_Excerpt provided_.
- We made edits throughout the privacy statement intended to improve transparency and readability. For example, we:
- added new categories of personal data we collect, such as voice data, content consumption data, and browse history;
- added new uses of personal data;
- simplified text and eliminated duplicative text and qualifiers such as "we may";
- added navigation cues, like bullet points, to highlight key points and reduce reader fatigue; and
- improved consistency in the language used describe similar concepts.
- We added language required by the EU General Data Protection Regulation (GDPR). For example, we now:
- describe individuals’ rights to access their data, which applies regardless of location;
- describe the legal bases for Microsoft’s data processing, including under the GDPR’s legitimate interests provisions, and the purposes of our processing of personal data; and
- specify the choices individuals have with respect to sharing personal data with Microsoft, along with the consequences of sharing and Microsoft’s data processing.
- In the Personal Data We Collect section, we:
- added language to direct customers to the appropriate sections of the privacy statement;
- added new examples of third-party sources of personal data; and
- updated the descriptions of types of personal data we collect.

_Extracted records_.

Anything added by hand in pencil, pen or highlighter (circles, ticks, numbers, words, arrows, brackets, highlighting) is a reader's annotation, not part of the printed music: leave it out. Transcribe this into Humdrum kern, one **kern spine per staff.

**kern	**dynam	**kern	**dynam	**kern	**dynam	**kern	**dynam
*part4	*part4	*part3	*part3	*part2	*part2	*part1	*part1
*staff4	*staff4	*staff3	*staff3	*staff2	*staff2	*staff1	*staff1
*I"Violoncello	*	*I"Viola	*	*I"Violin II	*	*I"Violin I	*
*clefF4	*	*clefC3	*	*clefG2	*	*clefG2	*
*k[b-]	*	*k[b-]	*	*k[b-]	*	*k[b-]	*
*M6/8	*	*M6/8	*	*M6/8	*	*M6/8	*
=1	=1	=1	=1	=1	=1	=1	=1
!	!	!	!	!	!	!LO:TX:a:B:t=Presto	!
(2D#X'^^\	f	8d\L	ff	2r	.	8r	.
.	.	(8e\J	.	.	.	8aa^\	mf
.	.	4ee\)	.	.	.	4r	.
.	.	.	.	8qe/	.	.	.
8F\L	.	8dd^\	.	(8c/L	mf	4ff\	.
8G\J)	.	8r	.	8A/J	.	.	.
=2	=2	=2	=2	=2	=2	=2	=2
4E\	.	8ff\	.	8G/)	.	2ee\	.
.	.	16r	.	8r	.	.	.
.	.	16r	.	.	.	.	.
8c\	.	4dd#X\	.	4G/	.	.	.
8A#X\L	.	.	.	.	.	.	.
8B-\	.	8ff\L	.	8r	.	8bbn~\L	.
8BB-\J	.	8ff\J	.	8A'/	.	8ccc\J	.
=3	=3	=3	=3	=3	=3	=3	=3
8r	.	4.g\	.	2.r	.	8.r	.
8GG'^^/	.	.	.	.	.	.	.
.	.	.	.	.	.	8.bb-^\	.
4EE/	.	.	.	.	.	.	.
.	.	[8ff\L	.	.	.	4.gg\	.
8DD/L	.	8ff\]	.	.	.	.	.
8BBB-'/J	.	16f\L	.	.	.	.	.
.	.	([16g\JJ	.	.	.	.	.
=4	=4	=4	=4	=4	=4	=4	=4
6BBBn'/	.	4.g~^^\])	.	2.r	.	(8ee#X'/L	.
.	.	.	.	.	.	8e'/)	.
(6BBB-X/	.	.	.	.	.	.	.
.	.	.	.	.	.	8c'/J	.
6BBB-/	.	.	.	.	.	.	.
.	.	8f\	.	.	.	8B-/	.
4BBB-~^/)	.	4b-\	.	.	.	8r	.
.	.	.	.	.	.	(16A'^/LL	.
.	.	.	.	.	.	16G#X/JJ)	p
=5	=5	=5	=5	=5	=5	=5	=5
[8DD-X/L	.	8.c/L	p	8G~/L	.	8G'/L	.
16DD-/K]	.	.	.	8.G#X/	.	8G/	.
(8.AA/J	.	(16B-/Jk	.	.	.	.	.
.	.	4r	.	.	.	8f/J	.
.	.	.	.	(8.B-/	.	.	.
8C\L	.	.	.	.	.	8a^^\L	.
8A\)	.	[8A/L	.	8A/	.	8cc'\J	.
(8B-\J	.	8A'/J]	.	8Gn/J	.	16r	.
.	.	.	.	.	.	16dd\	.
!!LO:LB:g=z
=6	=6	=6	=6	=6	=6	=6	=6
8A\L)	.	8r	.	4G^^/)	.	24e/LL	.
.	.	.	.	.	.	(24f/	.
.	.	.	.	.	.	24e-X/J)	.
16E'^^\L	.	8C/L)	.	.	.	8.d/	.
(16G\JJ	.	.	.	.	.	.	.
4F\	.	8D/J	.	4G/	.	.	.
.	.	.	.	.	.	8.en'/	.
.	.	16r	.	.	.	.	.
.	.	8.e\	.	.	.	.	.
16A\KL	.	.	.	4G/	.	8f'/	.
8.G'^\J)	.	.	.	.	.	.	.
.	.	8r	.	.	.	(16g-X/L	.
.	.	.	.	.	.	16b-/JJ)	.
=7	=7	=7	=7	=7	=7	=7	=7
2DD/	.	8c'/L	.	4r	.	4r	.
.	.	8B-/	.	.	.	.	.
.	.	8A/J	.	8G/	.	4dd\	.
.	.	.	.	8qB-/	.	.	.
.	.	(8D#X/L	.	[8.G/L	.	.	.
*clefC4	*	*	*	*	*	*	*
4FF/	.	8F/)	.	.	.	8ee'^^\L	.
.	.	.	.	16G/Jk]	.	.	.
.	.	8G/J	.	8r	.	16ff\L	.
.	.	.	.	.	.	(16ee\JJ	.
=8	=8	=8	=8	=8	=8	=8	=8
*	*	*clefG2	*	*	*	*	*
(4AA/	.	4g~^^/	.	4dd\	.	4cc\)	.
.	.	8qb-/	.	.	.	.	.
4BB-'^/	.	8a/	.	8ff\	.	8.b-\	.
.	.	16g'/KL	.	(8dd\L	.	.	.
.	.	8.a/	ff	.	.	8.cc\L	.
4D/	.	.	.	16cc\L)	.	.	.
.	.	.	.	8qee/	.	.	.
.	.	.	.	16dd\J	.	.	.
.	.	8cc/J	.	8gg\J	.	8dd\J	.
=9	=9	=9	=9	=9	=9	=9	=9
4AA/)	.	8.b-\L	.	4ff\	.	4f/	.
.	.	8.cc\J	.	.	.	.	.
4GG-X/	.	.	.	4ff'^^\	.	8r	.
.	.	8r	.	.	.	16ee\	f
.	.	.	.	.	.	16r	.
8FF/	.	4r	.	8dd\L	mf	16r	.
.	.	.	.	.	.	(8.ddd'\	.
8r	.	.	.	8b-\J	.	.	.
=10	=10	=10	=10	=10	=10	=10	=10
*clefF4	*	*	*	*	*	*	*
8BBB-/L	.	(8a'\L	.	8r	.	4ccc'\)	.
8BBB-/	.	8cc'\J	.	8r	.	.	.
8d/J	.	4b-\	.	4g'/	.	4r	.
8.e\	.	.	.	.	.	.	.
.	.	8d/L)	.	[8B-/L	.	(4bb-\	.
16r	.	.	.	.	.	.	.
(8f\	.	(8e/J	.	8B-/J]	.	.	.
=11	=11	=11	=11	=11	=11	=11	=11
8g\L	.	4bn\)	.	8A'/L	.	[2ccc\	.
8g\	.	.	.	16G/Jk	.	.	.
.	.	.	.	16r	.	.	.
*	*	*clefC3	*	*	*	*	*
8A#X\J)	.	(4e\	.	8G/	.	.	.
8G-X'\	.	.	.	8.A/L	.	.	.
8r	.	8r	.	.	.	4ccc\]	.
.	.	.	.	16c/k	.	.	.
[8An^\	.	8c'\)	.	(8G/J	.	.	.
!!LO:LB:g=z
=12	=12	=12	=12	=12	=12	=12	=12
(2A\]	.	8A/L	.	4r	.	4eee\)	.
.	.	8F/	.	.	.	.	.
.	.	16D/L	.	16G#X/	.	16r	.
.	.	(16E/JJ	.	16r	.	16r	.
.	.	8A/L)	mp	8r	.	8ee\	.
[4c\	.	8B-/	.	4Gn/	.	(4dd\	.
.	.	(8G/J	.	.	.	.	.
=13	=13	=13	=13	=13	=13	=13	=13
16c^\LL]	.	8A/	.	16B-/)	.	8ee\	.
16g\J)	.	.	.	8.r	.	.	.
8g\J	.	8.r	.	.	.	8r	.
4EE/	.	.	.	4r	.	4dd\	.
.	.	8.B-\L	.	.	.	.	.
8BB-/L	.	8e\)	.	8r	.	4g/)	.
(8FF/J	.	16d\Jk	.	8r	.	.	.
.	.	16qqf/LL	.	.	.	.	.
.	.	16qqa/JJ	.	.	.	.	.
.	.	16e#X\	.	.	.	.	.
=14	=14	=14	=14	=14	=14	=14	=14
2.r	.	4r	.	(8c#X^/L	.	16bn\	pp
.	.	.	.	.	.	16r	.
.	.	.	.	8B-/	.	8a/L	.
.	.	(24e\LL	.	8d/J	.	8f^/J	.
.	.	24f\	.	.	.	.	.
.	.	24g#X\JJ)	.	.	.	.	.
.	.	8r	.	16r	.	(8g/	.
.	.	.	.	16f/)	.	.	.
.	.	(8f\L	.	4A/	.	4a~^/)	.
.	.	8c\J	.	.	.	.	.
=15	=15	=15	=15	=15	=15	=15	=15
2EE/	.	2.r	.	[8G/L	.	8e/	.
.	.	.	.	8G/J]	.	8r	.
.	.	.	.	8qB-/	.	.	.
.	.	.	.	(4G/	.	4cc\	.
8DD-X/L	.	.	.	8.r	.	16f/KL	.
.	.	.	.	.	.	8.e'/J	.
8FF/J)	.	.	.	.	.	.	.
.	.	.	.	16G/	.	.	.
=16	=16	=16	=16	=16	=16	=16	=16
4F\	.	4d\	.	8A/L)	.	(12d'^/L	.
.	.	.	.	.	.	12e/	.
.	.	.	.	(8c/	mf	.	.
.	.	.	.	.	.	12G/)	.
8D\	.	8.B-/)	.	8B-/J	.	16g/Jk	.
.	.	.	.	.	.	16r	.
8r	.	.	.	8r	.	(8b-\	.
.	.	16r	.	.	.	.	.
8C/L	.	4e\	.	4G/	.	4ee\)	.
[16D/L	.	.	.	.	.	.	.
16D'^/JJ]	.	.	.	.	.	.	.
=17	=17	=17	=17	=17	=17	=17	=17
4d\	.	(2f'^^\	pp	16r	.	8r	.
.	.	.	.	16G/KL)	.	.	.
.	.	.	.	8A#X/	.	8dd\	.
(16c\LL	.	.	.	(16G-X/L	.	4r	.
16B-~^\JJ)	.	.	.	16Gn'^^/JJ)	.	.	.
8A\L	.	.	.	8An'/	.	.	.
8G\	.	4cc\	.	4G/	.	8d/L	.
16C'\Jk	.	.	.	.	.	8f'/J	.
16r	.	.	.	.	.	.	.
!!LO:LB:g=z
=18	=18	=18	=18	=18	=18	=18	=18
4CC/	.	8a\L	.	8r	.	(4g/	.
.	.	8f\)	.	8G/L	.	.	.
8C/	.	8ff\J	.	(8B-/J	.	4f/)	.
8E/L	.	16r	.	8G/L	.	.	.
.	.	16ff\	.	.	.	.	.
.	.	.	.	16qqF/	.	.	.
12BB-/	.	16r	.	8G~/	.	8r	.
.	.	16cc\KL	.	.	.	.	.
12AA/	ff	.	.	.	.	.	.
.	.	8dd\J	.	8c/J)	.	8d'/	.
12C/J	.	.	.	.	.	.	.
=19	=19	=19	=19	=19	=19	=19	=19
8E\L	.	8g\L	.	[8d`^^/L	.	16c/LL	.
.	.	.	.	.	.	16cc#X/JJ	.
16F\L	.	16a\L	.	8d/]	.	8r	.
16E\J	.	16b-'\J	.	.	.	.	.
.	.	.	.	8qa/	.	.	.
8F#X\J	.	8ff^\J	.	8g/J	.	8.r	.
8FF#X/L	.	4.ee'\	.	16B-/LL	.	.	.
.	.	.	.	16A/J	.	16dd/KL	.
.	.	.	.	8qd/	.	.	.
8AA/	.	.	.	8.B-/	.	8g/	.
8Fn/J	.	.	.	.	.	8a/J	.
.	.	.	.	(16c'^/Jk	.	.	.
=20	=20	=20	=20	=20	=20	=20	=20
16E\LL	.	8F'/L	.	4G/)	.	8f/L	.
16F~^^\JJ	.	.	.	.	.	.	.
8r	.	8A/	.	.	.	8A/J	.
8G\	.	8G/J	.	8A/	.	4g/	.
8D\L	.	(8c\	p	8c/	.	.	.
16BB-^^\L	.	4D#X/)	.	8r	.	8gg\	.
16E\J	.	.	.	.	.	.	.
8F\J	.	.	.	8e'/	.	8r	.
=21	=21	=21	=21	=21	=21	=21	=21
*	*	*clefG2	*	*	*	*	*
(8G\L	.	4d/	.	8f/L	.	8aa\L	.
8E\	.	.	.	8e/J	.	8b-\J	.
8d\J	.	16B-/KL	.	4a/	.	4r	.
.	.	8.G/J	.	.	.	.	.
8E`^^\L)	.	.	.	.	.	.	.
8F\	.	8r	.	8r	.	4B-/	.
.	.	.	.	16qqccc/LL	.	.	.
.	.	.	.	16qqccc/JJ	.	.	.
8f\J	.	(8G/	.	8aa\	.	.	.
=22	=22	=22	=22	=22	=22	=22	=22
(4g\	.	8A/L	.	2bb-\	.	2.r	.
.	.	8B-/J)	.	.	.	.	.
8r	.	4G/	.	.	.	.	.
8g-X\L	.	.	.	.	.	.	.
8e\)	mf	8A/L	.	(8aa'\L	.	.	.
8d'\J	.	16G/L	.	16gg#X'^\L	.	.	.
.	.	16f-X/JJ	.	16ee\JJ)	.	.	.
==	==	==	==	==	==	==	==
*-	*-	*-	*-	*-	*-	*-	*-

_Activity_. In the excerpt on privacy statement changes, which new categories of personal data are named as having been added?

_Your response_. Voice data, content consumption data, and browse history.